The parser.py module is the core of the parsing functionality. It is responsible for analyzing torrent titles and enriching them with additional metadata. This module includes the crucial parse function that works to achieve this goal.

ParsedData Model

The ParsedData model is a comprehensive data structure that represents the parsed metadata of a torrent title.

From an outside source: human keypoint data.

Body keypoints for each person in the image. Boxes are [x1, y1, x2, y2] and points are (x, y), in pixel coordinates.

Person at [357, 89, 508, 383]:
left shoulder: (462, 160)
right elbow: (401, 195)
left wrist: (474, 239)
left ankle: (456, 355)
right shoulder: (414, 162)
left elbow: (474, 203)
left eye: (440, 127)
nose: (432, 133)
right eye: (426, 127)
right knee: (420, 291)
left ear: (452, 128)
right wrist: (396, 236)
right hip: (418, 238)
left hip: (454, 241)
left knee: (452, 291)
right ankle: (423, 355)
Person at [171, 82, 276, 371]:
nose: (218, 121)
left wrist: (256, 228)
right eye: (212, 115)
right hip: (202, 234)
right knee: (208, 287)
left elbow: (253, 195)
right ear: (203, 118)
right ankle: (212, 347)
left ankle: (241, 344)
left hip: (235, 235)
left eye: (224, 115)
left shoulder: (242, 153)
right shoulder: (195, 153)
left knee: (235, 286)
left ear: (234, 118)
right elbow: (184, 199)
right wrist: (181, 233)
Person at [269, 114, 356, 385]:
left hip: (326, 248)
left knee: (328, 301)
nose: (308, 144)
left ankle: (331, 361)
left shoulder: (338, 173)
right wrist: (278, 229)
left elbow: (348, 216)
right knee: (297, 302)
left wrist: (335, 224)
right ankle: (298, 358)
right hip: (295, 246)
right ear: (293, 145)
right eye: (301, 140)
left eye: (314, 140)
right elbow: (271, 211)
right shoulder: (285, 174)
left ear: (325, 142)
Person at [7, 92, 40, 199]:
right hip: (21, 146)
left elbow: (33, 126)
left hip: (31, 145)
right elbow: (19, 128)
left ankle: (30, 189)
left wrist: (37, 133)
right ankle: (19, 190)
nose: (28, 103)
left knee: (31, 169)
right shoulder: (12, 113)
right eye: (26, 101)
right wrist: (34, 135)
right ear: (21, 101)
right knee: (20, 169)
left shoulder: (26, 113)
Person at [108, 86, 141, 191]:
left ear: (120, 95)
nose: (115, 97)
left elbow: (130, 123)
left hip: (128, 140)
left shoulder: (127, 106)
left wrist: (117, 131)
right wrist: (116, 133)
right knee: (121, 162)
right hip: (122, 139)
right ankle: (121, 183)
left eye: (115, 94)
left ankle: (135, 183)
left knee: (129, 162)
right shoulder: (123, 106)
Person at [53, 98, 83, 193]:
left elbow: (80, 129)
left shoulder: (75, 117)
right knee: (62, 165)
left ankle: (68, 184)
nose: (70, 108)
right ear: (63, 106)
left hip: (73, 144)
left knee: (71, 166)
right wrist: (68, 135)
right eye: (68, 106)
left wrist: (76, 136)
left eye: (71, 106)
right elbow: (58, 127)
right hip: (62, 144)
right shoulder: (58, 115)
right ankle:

It uses Pydantic's BaseModel for data validation and serialization.

Attributes

Attribute Description
raw_title The original, unprocessed torrent title.
parsed_title The cleaned and standardized version of the title.
normalized_title A further normalized version of the title for easier matching and comparison.
trash Indicates if the torrent is considered trash.
year The release year of the content (if available).
resolution The video resolution (e.g., "1080p", "4K").
seasons List of season numbers for TV shows.
episodes List of episode numbers for TV shows.
complete Indicates if the torrent contains a complete season or series.
volumes List of volume numbers.
languages List of languages available in the torrent.
quality The overall quality descriptor (e.g., "HDTV", "WEBRip").
hdr List of HDR formats.
codec The video codec used (e.g., "HEVC").
audio List of audio codecs or formats.
channels List of audio channels.
dubbed Indicates if the torrent is dubbed.
subbed Indicates if the torrent has subtitles.
date The release date of the torrent.
group The release group responsible for the torrent.
edition The edition of the torrent.
bit_depth The bit depth of the video.
bitrate The bitrate of the video.
network The network that aired the content.
extended Indicates if the torrent is an extended version.
converted Indicates if the torrent has been converted from another format.
hardcoded Indicates if the torrent has hardcoded subtitles.
region The region code of the torrent.
ppv Indicates if the torrent is a pay-per-view content.
_3d Indicates if the torrent is in 3D.
site The site from which the torrent was sourced.
size The size of the torrent.
proper Indicates if the torrent is a proper release.
repack Indicates if the torrent is a repack.
retail Indicates if the torrent is a retail version.
upscaled Indicates if the torrent has been upscaled.
remastered Indicates if the torrent has been remastered.
unrated Indicates if the torrent is an unrated version.
documentary Indicates if the torrent is a documentary.
episode_code The episode code of the torrent.
country The country of origin of the content.
container The container format of the torrent.
extension The file extension of the torrent.
torrent Indicates if the data represents a torrent.
Usage Examples
  1. Creating a ParsedData instance:
from RTN.models import ParsedData

parsed_data = parse("Game.of.Thrones.S01E01.1080p.WEBRip.DD5.1.x264-GalaxyRG[TGx]")
print(result)

Result:

ParsedData(
    raw_title='Game.of.Thrones.S01E01.1080p.WEBRip.DD5.1.x264-GalaxyRG[TGx]',
    parsed_title='Game of Thrones',
    normalized_title='game of thrones',
    trash=False,
    resolution='1080p',
    seasons=[1],
    episodes=[1],
    quality='WEBRip',
    codec='avc',
    audio=['Dolby Digital'],
    channels=['5.1'],
    group='GalaxyRG',
)

  1. Accessing attributes:
print(parsed_data.resolution)  # Output: "1080p"
print(parsed_data.type)  # Output: "show"
  1. Converting to json:
data_dict = parsed_data.to_dict()
print(data_dict)
# Output: JSON string representation of the ParsedData instance
Benefits for Developers
  • Standardization: The ParsedData model ensures consistent representation of parsed torrent metadata across the application.
  • Type Safety: Pydantic's type checking helps catch errors early in development.
  • Easy Serialization: The to_dict() method allows for simple conversion to JSON for API responses or database storage.
  • Extensibility: New attributes can be easily added to accommodate future parsing requirements.

By using the ParsedData model, developers can work with structured, validated torrent metadata, making it easier to implement features like searching, filtering, and ranking of torrents based on their attributes.